Exercise data Start Marker

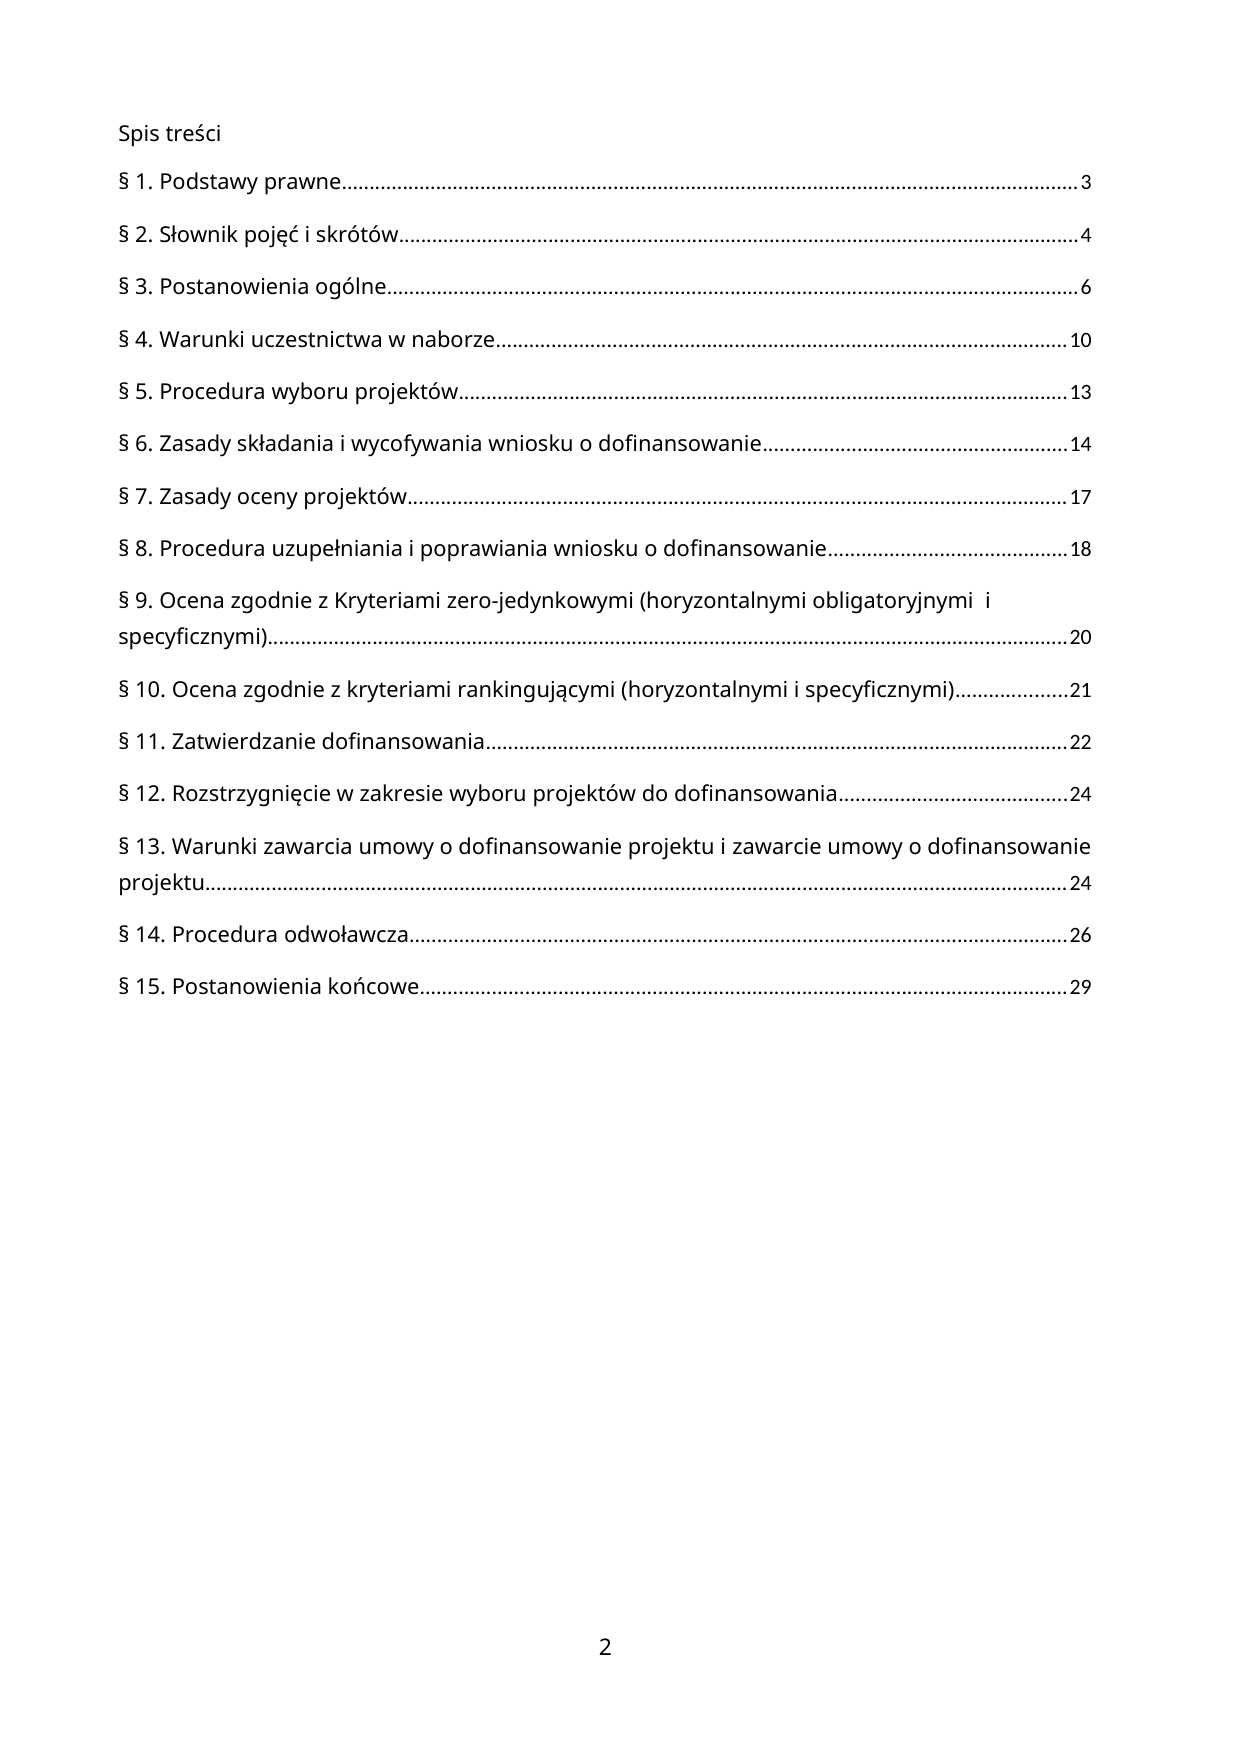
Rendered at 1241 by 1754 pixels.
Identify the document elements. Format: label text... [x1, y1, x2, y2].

text Spis treści [118, 118, 1092, 148]
text § 6. Zasady składania i wycofywania wniosku o dofinansowanie 14 [118, 428, 1092, 458]
text § 15. Postanowienia końcowe 29 [118, 971, 1092, 1001]
text § 11. Zatwierdzanie dofinansowania 22 [118, 726, 1092, 756]
text § 4. Warunki uczestnictwa w naborze 10 [118, 323, 1092, 353]
text § 9. Ocena zgodnie z Kryteriami zero-jedynkowymi (horyzontalnymi obligatoryjnymi i specyficznymi) 20 [118, 586, 1092, 651]
text § 8. Procedura uzupełniania i poprawiania wniosku o dofinansowanie 18 [118, 533, 1092, 563]
text § 3. Postanowienia ogólne 6 [118, 271, 1092, 301]
text § 1. Podstawy prawne 3 [118, 166, 1092, 196]
text § 5. Procedura wyboru projektów 13 [118, 376, 1092, 406]
text § 10. Ocena zgodnie z kryteriami rankingującymi (horyzontalnymi i specyficznymi) 21 [118, 674, 1092, 703]
text § 13. Warunki zawarcia umowy o dofinansowanie projektu i zawarcie umowy o dofinansowanie projektu 24 [118, 831, 1092, 896]
text § 12. Rozstrzygnięcie w zakresie wyboru projektów do dofinansowania 24 [118, 778, 1092, 808]
text § 14. Procedura odwoławcza 26 [118, 919, 1092, 949]
text § 2. Słownik pojęć i skrótów 4 [118, 219, 1092, 248]
text § 7. Zasady oceny projektów 17 [118, 481, 1092, 511]
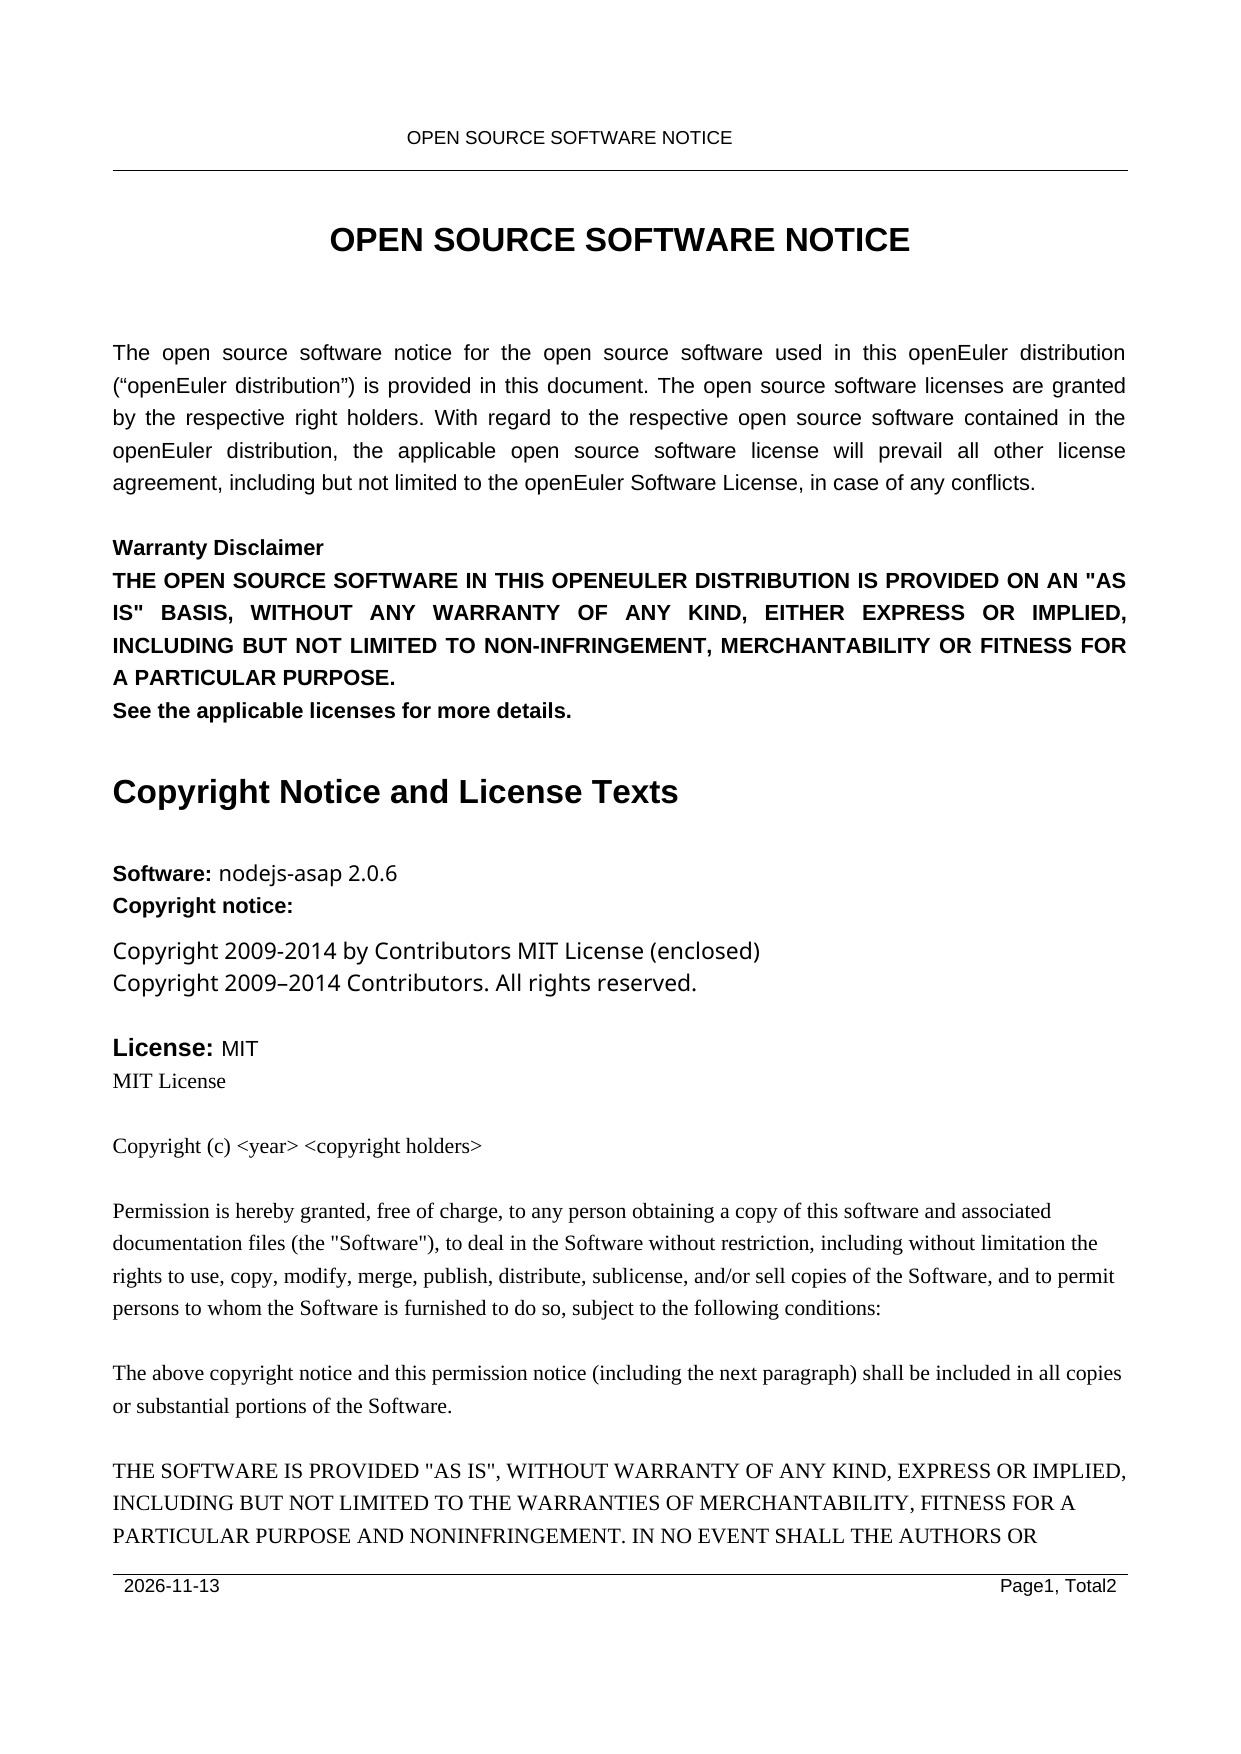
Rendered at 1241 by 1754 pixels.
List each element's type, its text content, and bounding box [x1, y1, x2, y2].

text License: MIT [112, 1031, 1128, 1064]
title Software: nodejs-asap 2.0.6 [112, 856, 1128, 889]
text Warranty Disclaimer [112, 531, 1128, 564]
text The open source software notice for the open source software used in this openEuler distribution (“openEuler distribution”) is provided in this document. The open source software licenses are granted by the respective right holders. With regard to the respective open source software contained in the openEuler distribution, the applicable open source software license will prevail all other license agreement, including but not limited to the openEuler Software License, in case of any conflicts. [112, 336, 1128, 499]
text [112, 1064, 1128, 1551]
text THE OPEN SOURCE SOFTWARE IN THIS OPENEULER DISTRIBUTION IS PROVIDED ON AN "AS IS" BASIS, WITHOUT ANY WARRANTY OF ANY KIND, EITHER EXPRESS OR IMPLIED, INCLUDING BUT NOT LIMITED TO NON-INFRINGEMENT, MERCHANTABILITY OR FITNESS FOR A PARTICULAR PURPOSE. See the applicable licenses for more details. [112, 564, 1128, 726]
text Copyright 2009-2014 by Contributors MIT License (enclosed) Copyright 2009–2014 Contributors. All rights reserved. [112, 934, 1128, 1031]
text Copyright Notice and License Texts [112, 759, 1128, 824]
text OPEN SOURCE SOFTWARE NOTICE [112, 206, 1128, 271]
text Copyright notice: [112, 889, 1128, 921]
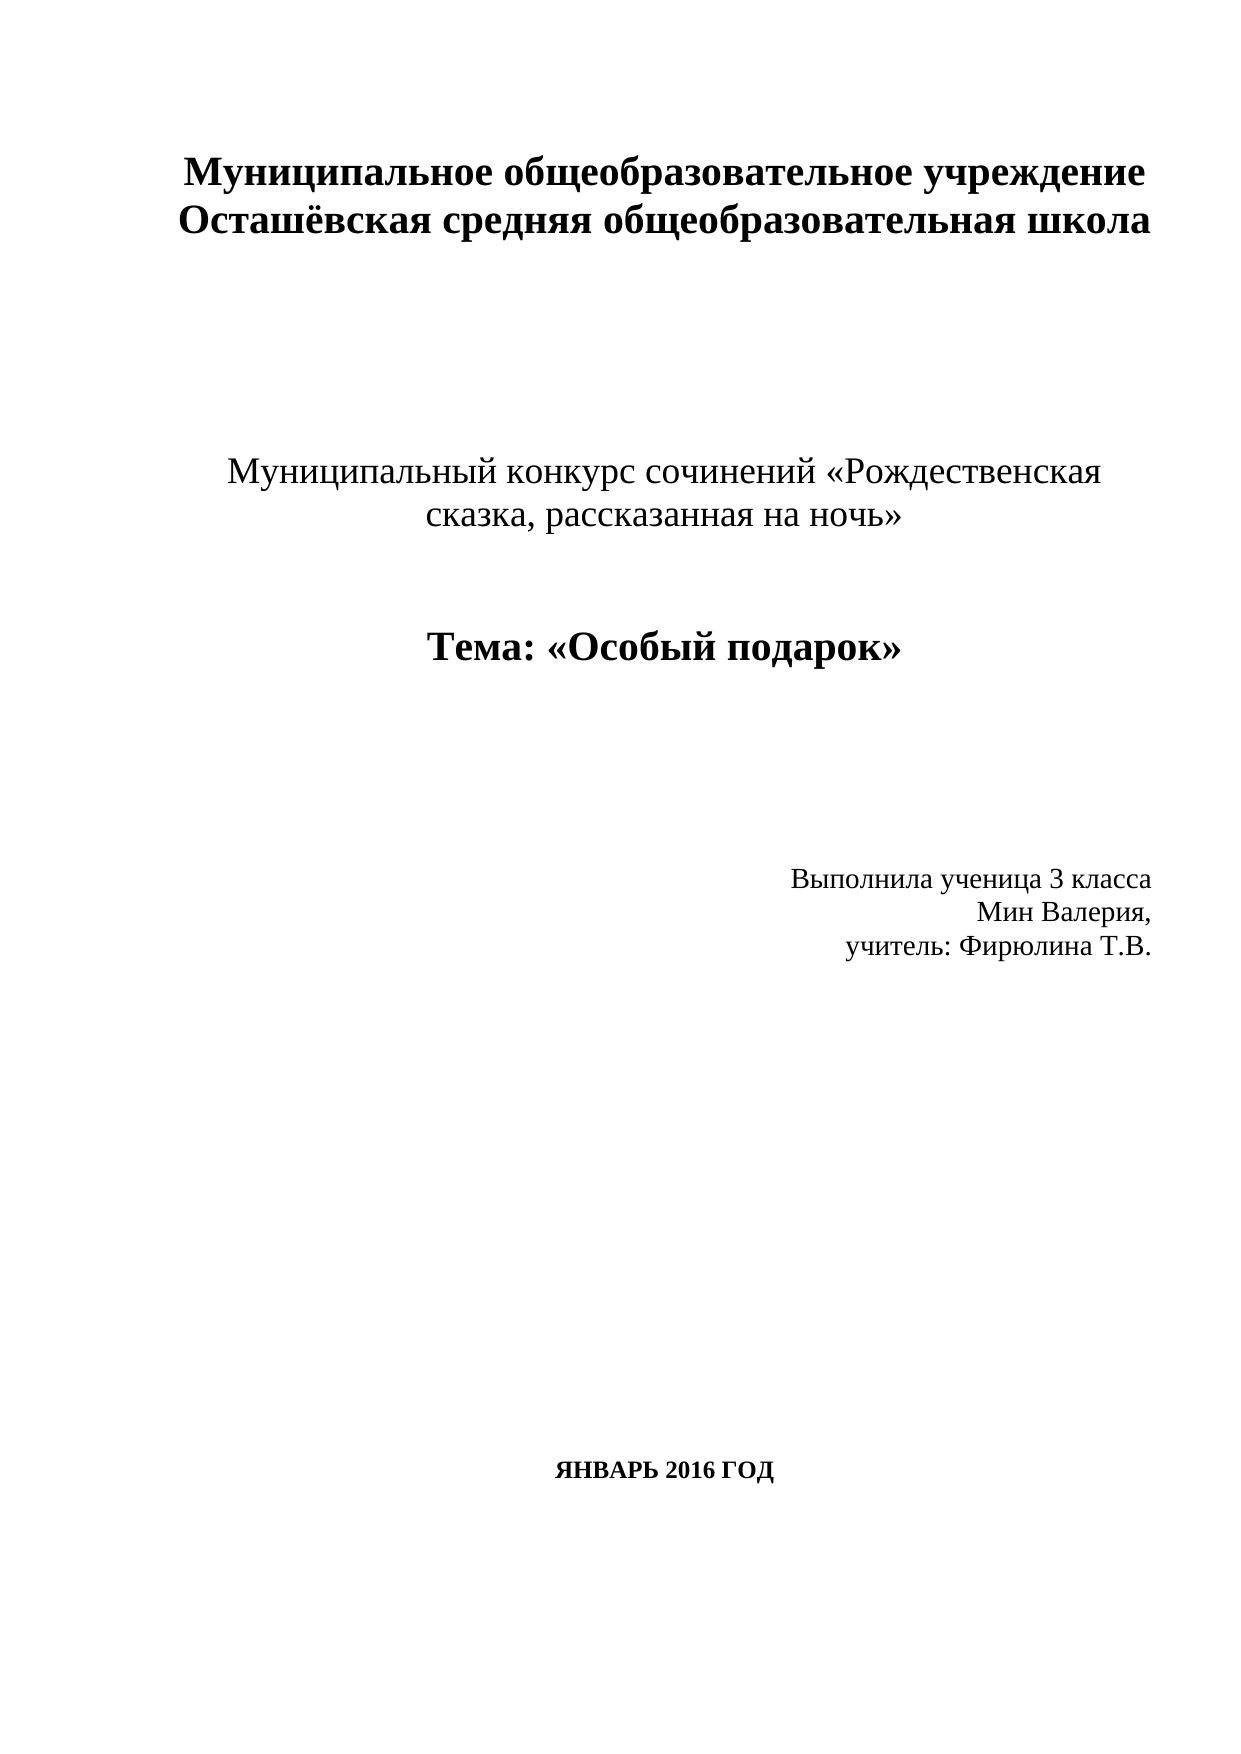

Exercise data End Marker

Apart from the images, every line above is to be given again exactly.

Rendered at 1241 by 1754 pixels.
Identify the document elements. Format: label text... [x1, y1, x2, y2].

text Spis treści [118, 118, 1092, 148]
text § 6. Zasady składania i wycofywania wniosku o dofinansowanie 14 [118, 428, 1092, 458]
text § 15. Postanowienia końcowe 29 [118, 971, 1092, 1001]
text § 11. Zatwierdzanie dofinansowania 22 [118, 726, 1092, 756]
text § 4. Warunki uczestnictwa w naborze 10 [118, 323, 1092, 353]
text § 9. Ocena zgodnie z Kryteriami zero-jedynkowymi (horyzontalnymi obligatoryjnymi i specyficznymi) 20 [118, 586, 1092, 651]
text § 8. Procedura uzupełniania i poprawiania wniosku o dofinansowanie 18 [118, 533, 1092, 563]
text § 3. Postanowienia ogólne 6 [118, 271, 1092, 301]
text § 1. Podstawy prawne 3 [118, 166, 1092, 196]
text § 5. Procedura wyboru projektów 13 [118, 376, 1092, 406]
text § 10. Ocena zgodnie z kryteriami rankingującymi (horyzontalnymi i specyficznymi) 21 [118, 674, 1092, 703]
text § 13. Warunki zawarcia umowy o dofinansowanie projektu i zawarcie umowy o dofinansowanie projektu 24 [118, 831, 1092, 896]
text § 12. Rozstrzygnięcie w zakresie wyboru projektów do dofinansowania 24 [118, 778, 1092, 808]
text § 14. Procedura odwoławcza 26 [118, 919, 1092, 949]
text § 2. Słownik pojęć i skrótów 4 [118, 219, 1092, 248]
text § 7. Zasady oceny projektów 17 [118, 481, 1092, 511]
Rendered at 1241 by 1754 pixels.
List each element's type, its text content, and bounding box [x1, y1, x2, y2].

text License: MIT [112, 1031, 1128, 1064]
title Software: nodejs-asap 2.0.6 [112, 856, 1128, 889]
text Warranty Disclaimer [112, 531, 1128, 564]
text The open source software notice for the open source software used in this openEuler distribution (“openEuler distribution”) is provided in this document. The open source software licenses are granted by the respective right holders. With regard to the respective open source software contained in the openEuler distribution, the applicable open source software license will prevail all other license agreement, including but not limited to the openEuler Software License, in case of any conflicts. [112, 336, 1128, 499]
text [112, 1064, 1128, 1551]
text THE OPEN SOURCE SOFTWARE IN THIS OPENEULER DISTRIBUTION IS PROVIDED ON AN "AS IS" BASIS, WITHOUT ANY WARRANTY OF ANY KIND, EITHER EXPRESS OR IMPLIED, INCLUDING BUT NOT LIMITED TO NON-INFRINGEMENT, MERCHANTABILITY OR FITNESS FOR A PARTICULAR PURPOSE. See the applicable licenses for more details. [112, 564, 1128, 726]
text Copyright 2009-2014 by Contributors MIT License (enclosed) Copyright 2009–2014 Contributors. All rights reserved. [112, 934, 1128, 1031]
text Copyright Notice and License Texts [112, 759, 1128, 824]
text OPEN SOURCE SOFTWARE NOTICE [112, 206, 1128, 271]
text Copyright notice: [112, 889, 1128, 921]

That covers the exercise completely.